Le weekend dernier, il y a eu encore une expérience culturelle à saveur religieuse. D'abord, ça faisait longtemps que la fille du marin ne s'était pas plongé dans un contexte religieux à nouvelle saveur populaire. Ensuite, pour une fois, c'était la chrétienneté qui était en cause et pas une nouvelle religion aux dieux et messies méconnus. Parfois, ça fait du bien de se reconnaître un peu. Et puis l'histoire des marins d'en face, culturellement et religieusement parlant, avant le XVIIe, c'est aussi celle des marins de chez nous. 

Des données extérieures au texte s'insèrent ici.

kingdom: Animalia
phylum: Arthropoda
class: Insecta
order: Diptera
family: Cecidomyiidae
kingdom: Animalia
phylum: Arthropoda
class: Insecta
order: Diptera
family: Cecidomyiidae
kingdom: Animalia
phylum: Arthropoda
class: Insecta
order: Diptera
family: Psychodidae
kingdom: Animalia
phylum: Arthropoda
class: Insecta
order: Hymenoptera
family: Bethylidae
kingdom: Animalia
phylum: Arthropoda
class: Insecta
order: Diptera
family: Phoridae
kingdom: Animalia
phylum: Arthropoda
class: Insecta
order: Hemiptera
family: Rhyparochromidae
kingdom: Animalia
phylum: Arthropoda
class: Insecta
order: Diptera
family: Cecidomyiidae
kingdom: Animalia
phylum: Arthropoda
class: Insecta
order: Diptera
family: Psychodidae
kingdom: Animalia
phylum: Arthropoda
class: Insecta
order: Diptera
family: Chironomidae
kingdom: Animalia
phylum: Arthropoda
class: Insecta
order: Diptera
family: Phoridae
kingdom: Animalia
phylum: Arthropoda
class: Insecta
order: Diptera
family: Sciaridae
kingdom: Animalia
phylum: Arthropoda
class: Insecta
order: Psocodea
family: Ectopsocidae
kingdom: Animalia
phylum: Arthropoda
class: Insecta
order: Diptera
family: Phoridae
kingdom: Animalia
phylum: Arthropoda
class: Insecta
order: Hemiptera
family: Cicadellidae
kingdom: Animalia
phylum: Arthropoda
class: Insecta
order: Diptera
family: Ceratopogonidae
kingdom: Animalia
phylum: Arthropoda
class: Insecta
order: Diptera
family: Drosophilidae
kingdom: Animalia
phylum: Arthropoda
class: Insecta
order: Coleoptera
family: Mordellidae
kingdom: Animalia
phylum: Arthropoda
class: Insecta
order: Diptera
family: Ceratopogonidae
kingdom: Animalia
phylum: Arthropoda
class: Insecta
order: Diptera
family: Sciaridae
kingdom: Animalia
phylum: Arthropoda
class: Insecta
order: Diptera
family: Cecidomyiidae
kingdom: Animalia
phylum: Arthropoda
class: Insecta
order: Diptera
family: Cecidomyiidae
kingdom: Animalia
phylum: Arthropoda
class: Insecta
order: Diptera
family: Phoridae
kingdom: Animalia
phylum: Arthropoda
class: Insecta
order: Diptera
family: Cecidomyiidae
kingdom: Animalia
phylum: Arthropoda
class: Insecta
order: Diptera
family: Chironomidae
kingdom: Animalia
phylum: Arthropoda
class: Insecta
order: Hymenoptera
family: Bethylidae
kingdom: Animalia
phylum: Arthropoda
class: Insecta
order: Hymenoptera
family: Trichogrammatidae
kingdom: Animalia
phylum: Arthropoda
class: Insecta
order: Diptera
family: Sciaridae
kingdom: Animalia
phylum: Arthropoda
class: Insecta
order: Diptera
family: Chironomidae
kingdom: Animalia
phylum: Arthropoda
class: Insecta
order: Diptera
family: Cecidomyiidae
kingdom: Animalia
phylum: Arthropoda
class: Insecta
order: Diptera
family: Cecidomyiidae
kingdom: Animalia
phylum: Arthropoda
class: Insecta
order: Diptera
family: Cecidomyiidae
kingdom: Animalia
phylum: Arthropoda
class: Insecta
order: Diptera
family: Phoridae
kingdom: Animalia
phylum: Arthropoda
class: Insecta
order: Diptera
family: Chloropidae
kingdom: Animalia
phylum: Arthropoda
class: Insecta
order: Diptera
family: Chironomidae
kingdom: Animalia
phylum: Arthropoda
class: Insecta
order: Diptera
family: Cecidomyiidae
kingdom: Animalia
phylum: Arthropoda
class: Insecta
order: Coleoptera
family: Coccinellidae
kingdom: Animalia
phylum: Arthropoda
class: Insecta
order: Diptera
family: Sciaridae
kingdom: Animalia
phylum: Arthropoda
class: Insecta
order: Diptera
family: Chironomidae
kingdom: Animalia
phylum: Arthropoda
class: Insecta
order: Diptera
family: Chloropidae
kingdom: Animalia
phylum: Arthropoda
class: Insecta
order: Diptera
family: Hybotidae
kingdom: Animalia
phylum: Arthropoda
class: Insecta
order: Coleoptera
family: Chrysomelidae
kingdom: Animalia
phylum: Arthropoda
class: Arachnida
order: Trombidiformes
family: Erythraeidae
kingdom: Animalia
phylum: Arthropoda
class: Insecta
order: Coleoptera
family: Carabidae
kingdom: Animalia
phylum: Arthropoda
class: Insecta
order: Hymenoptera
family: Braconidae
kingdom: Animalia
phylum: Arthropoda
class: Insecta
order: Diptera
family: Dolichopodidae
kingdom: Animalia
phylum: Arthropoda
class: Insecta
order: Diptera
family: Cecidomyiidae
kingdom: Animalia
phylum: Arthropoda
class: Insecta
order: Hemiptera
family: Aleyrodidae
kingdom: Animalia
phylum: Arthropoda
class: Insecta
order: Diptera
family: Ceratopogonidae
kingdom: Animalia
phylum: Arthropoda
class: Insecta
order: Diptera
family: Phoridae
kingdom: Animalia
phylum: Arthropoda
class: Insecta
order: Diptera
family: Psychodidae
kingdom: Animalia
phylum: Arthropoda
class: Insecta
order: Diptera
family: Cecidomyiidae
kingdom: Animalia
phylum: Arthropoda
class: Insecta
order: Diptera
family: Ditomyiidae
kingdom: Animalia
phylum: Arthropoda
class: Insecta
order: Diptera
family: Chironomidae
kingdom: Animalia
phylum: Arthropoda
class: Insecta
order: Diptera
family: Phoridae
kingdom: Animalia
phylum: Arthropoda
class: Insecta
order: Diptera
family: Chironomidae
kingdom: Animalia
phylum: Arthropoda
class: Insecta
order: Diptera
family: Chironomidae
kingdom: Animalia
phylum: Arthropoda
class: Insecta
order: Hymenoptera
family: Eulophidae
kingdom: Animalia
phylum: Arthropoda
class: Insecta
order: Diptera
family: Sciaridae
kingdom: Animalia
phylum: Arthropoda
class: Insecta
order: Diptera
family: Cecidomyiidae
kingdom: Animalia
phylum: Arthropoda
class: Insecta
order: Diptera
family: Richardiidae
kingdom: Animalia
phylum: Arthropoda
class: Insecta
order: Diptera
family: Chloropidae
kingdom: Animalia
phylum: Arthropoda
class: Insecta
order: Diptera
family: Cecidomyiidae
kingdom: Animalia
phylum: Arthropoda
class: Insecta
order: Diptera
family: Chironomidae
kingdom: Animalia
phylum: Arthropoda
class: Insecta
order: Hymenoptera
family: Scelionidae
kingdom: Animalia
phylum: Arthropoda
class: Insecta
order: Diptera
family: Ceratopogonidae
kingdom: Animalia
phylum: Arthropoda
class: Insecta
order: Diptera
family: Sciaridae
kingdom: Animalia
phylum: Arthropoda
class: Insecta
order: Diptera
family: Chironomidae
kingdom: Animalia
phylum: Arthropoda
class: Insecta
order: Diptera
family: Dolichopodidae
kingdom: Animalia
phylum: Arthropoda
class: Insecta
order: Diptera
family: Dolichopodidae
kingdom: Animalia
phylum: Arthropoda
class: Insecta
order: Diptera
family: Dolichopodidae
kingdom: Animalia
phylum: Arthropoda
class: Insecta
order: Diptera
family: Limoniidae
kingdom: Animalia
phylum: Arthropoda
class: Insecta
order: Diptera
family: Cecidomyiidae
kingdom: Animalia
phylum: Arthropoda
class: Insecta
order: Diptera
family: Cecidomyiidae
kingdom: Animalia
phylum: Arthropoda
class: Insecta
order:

Dimanche, Ema et moi étions invitées à une table familiale pour la galette des rois. La galette des rois, c'est un gâteau feuilleté à la pâte d'amandes. À l'intérieur se cache une fève, ou dans le monde moderne, une petite figurine en plastique. Celui qui se casse une dent sur la fève (parce que oui, ça arrive) devient le roi. Il se choisit donc un reine, ou la reine se choisit un roi, ou variantes à votre choix parce qu'il n'y a pas de discrimination chez la fille du marin. Puis, le roi à droit à une couronne en papier doré. La galette des rois, c'est la version populaire de l'Épiphanie, de la venue du messie, du soleil, de l'arrivée des rois mages à la crèche. Traditionnellement, ça a lieu le 6 janvier et l'événement boucle le cercle des 12 jours d'après Noël. Le soleil va monter de plus en plus, et religieusement parlant, le messie va venir éclairer le monde. 
Cela dit, même si les principaux intéressés de la galette sont un gâteau, une figurine et une couronne en papier, ce n'est pas qu'une fête pour enfant. Se faire la galette des rois le dimanche après-midi, ça sert aussi à discuter politique internationale en sirotant un magnifique ti-ponch de la Martinique. Ou c'est peut-être moi qui a tendance à tourner les fêtes en événements international. C'est selon. 
En Europe, les fêtes religieuses sont tout simplement un prétexte à la fête. C'était comme ça chez nous aussi, il y a un temps. À l'époque où nos mère faisaient de la titre à la Sainte-Catherine, où on mangeait de crêpes à la Chandeleur ou qu'on délaissait la viande le Merdredi des Cendres. À l'époque où le curé venait frapper à vos portes pour avoir à souper par exemple. Ça, ou vous dire que la procréation, c'était le bien et que la contraception, c'était le mal... Bon, je m'égare un peu. C'était pour dire que nous, les fêtes religieuses, on ne fait pas que leur donner un nouveau sens populaire et commercial. On les perds de plus en plus.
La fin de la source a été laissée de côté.